QUESTIONS TO ANSWER:
A – In the PowerPoint audio thread, what did the original poster update the other user's Office XP to?
B – Carry the PowerPoint audio thread on past its final post.

GIVEN TEXT:

# Powerpoint Audio problem



## wildbill89 (Nov 23, 2004)

I have a set of powerpoints that have an audio clip on each slide and it advances the slides automatically. This was all created in Office XP.

Recently when a user was using them the powerpoints are not playing audio correctly on the slides. It will restart the audio part in the middle of the slide and repeat itself. 

No options have been messed with according to my knowledge.

I did run the same powerpoints on my machine and they run fine, but on his it does not. The audio files are not corrupted on his, they play just fine if you play them individually by clicking them with the powerpoint not running.

Any ideas what may be causing this? It is driving me nuts. The only thing I can think of is I updated his Office XP to SP3 and mine is not but I tested the same powerpoints on a lab machine with Office XP SP3 and it worked fine.

Thanks guys!


----------



## CTSNKY (Aug 7, 2004)

Are the audio files resident on the machine running them? Are they running the .PPS file across a network?

Pose landmark coordinates:

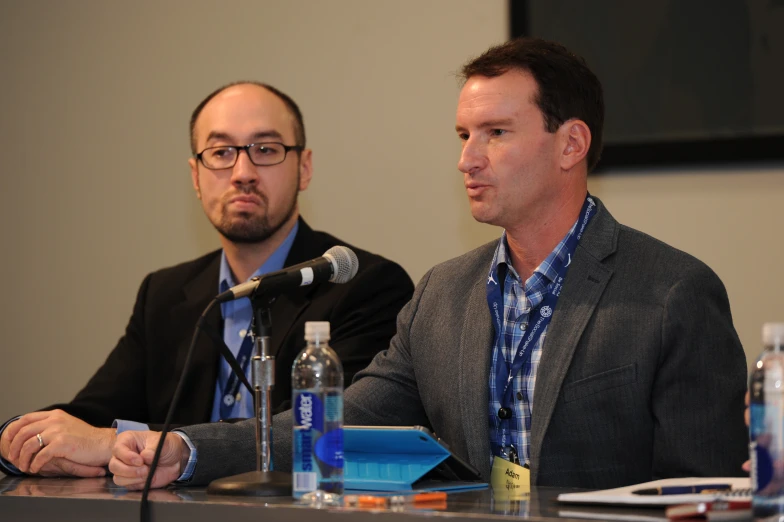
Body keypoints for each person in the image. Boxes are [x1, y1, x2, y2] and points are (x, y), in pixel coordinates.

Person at [110, 38, 748, 491]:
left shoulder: (671, 293)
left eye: (495, 133)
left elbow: (703, 496)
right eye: (463, 136)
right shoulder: (444, 293)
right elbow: (337, 424)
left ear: (571, 144)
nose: (468, 159)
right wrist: (186, 450)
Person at [0, 82, 414, 478]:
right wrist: (21, 441)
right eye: (220, 152)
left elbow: (323, 432)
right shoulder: (164, 294)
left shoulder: (365, 285)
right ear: (195, 176)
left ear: (304, 168)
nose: (242, 172)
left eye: (265, 149)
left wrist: (117, 443)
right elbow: (89, 415)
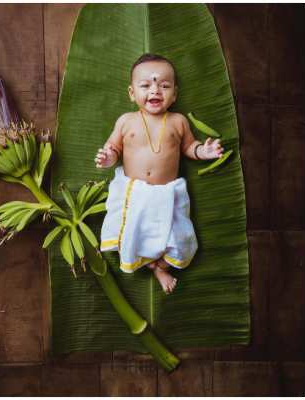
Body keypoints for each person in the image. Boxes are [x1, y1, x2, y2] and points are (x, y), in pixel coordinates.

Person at [95, 53, 223, 294]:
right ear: (132, 93)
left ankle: (160, 265)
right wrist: (107, 157)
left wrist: (203, 151)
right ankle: (154, 266)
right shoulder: (126, 121)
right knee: (133, 235)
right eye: (145, 85)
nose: (155, 90)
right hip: (135, 193)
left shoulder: (178, 121)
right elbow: (113, 147)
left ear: (174, 94)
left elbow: (188, 147)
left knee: (182, 240)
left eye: (164, 86)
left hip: (168, 194)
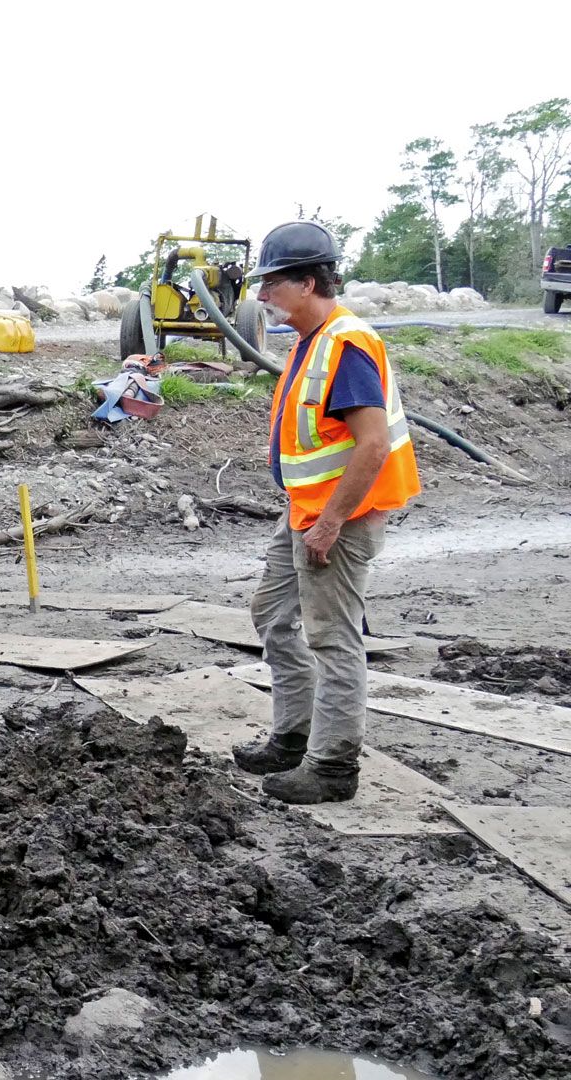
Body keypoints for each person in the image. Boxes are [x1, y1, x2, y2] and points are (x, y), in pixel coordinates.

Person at [231, 222, 421, 804]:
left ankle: (333, 766)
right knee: (272, 613)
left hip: (339, 517)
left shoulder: (345, 344)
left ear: (308, 282)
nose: (262, 295)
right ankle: (294, 736)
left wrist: (332, 521)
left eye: (272, 284)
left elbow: (372, 445)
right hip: (305, 509)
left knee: (332, 637)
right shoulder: (311, 341)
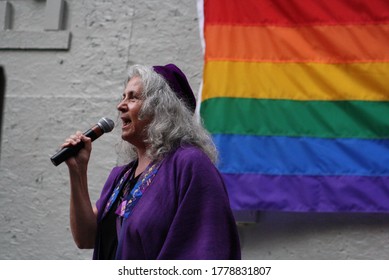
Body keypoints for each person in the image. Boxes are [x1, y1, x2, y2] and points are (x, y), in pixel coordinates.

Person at [62, 63, 241, 259]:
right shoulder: (121, 176)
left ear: (161, 108)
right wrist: (77, 171)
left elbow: (208, 249)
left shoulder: (189, 164)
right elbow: (86, 238)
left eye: (133, 97)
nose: (120, 105)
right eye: (123, 97)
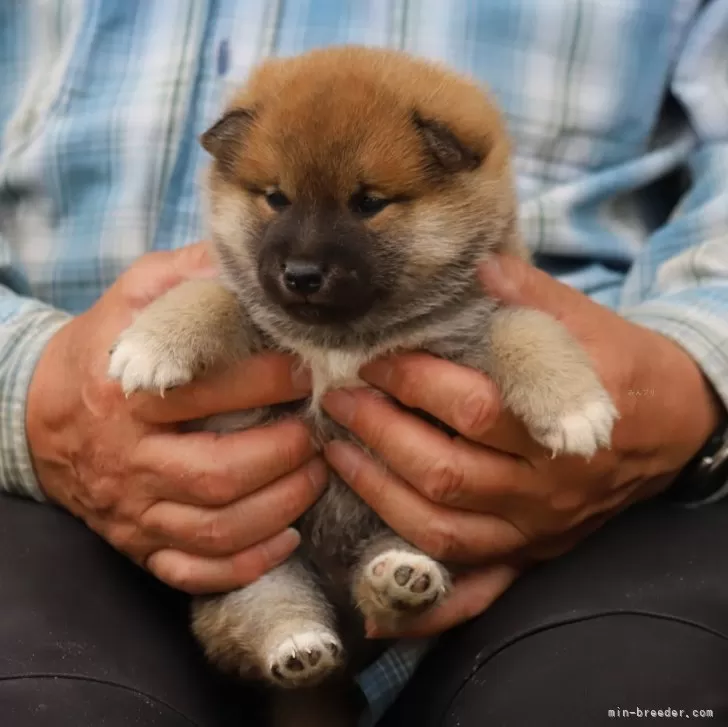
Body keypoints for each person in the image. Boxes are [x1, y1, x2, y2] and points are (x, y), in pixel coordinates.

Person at [2, 1, 728, 725]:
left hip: (588, 512)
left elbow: (512, 333)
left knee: (618, 697)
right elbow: (216, 308)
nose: (306, 254)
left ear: (459, 170)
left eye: (370, 204)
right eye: (275, 200)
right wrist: (24, 385)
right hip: (67, 504)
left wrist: (692, 372)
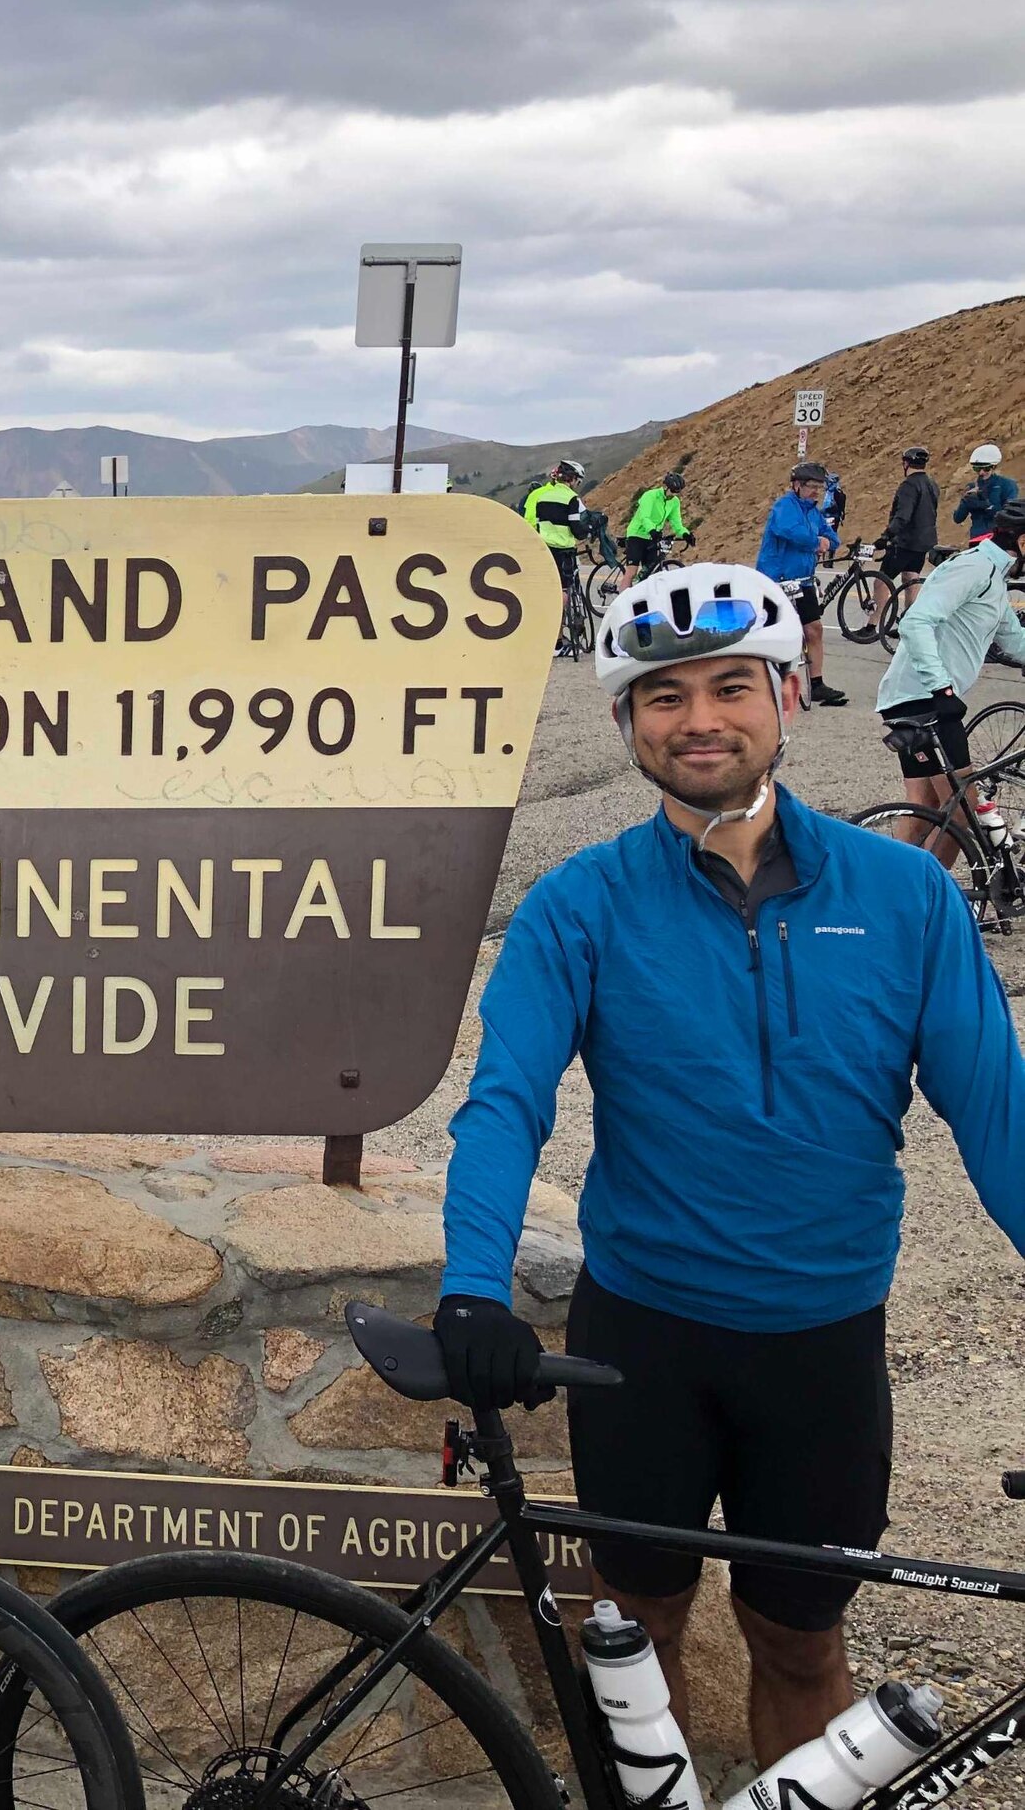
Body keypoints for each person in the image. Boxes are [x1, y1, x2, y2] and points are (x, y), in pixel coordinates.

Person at [439, 561, 1025, 1771]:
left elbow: (998, 1119)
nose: (698, 718)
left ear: (789, 696)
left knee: (801, 1644)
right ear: (625, 723)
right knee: (635, 1627)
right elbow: (503, 1105)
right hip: (641, 1339)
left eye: (728, 687)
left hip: (821, 1344)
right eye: (663, 696)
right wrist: (470, 1285)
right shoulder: (578, 904)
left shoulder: (907, 894)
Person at [876, 500, 1025, 866]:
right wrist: (941, 688)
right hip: (924, 700)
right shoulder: (975, 568)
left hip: (912, 698)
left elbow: (1014, 639)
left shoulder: (992, 576)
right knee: (963, 815)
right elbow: (915, 622)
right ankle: (932, 907)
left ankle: (884, 899)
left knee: (925, 809)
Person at [756, 460, 846, 704]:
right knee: (775, 631)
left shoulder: (813, 512)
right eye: (811, 486)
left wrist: (826, 542)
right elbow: (790, 531)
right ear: (796, 485)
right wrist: (816, 542)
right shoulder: (783, 507)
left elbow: (833, 538)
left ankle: (817, 683)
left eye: (819, 487)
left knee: (813, 629)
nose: (815, 491)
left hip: (803, 580)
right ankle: (771, 681)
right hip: (778, 579)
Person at [524, 457, 589, 654]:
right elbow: (577, 529)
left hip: (544, 548)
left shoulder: (543, 496)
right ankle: (558, 642)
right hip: (564, 549)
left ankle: (542, 634)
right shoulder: (572, 499)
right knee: (562, 594)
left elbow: (536, 522)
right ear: (572, 479)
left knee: (547, 591)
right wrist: (587, 531)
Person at [872, 445, 941, 626]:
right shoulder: (932, 484)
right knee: (911, 579)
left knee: (882, 580)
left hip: (904, 541)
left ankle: (873, 623)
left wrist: (886, 535)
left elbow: (903, 515)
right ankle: (908, 623)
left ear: (906, 463)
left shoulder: (909, 485)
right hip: (924, 541)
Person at [619, 470, 693, 587]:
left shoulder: (674, 502)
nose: (674, 494)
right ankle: (621, 601)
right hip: (637, 534)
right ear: (665, 487)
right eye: (673, 491)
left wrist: (686, 534)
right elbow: (645, 517)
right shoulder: (650, 496)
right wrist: (652, 530)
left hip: (653, 536)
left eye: (677, 492)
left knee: (651, 573)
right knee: (632, 571)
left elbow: (677, 523)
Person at [953, 445, 1019, 542]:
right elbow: (958, 518)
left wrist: (985, 505)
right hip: (977, 539)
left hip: (999, 538)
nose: (981, 472)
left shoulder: (1007, 485)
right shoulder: (971, 487)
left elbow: (1009, 514)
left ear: (994, 466)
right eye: (977, 469)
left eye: (986, 468)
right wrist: (965, 500)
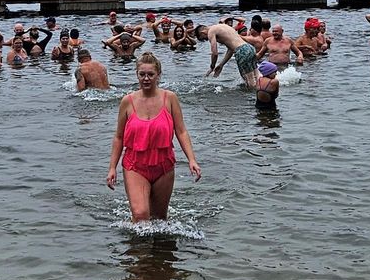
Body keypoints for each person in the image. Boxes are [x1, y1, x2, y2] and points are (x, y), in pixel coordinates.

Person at [106, 52, 201, 222]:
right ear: (137, 75)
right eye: (142, 74)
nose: (146, 79)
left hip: (163, 164)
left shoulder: (170, 98)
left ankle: (159, 249)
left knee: (159, 219)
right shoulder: (127, 101)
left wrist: (191, 160)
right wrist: (112, 168)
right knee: (141, 214)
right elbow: (119, 137)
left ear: (158, 75)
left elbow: (181, 131)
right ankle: (137, 248)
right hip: (135, 164)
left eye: (150, 74)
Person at [195, 22, 259, 88]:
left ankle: (255, 97)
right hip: (250, 48)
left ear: (202, 32)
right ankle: (264, 90)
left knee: (250, 83)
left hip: (242, 52)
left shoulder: (211, 31)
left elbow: (214, 53)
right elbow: (231, 49)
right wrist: (221, 65)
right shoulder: (223, 26)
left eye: (204, 38)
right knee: (257, 77)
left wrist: (212, 67)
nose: (207, 39)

RESPONSES IN ORDER:
A – SP3

B –
----------



## lincoln (Oct 25, 2004)

Using powerpoint in my church with audio files (through the excellent easyworship program) I've found that ppt's created on different machines will run at different speeds -- 

so, is the audio file ending and looping before the slide ends? Or is the audio being cut off and then restarting? 

If it cuts off and restarts, then I don't have any suggestions.


----------



## wildbill89 (Nov 23, 2004)

CTSNKY said:


> Are the audio files resident on the machine running them? Are they running the .PPS file across a network?


On the computer that is having problems with the audio is all embedded into the .ppt. I did try saving it as just a .pps and playing it on that computer and it still randomly restarts the audio on slides. The .ppt and .pps were running locally on his computer and NOT across the network.

Any other ideas? I did pull off office and reinstall it on him and that didn't do anything either.



lincoln said:


> Using powerpoint in my church with audio files (through the excellent easyworship program) I've found that ppt's created on different machines will run at different speeds --
> 
> so, is the audio file ending and looping before the slide ends? Or is the audio being cut off and then restarting?
> 
> If it cuts off and restarts, then I don't have any suggestions.


The audio file is being cut off and restarting. However, if you just listen to the audio file in design mode it plays fine.


----------



## wildbill89 (Nov 23, 2004)

bump.. Any help please??????????


----------



## herojig (Sep 29, 2004)

wildbill89 said:


> bump.. Any help please??????????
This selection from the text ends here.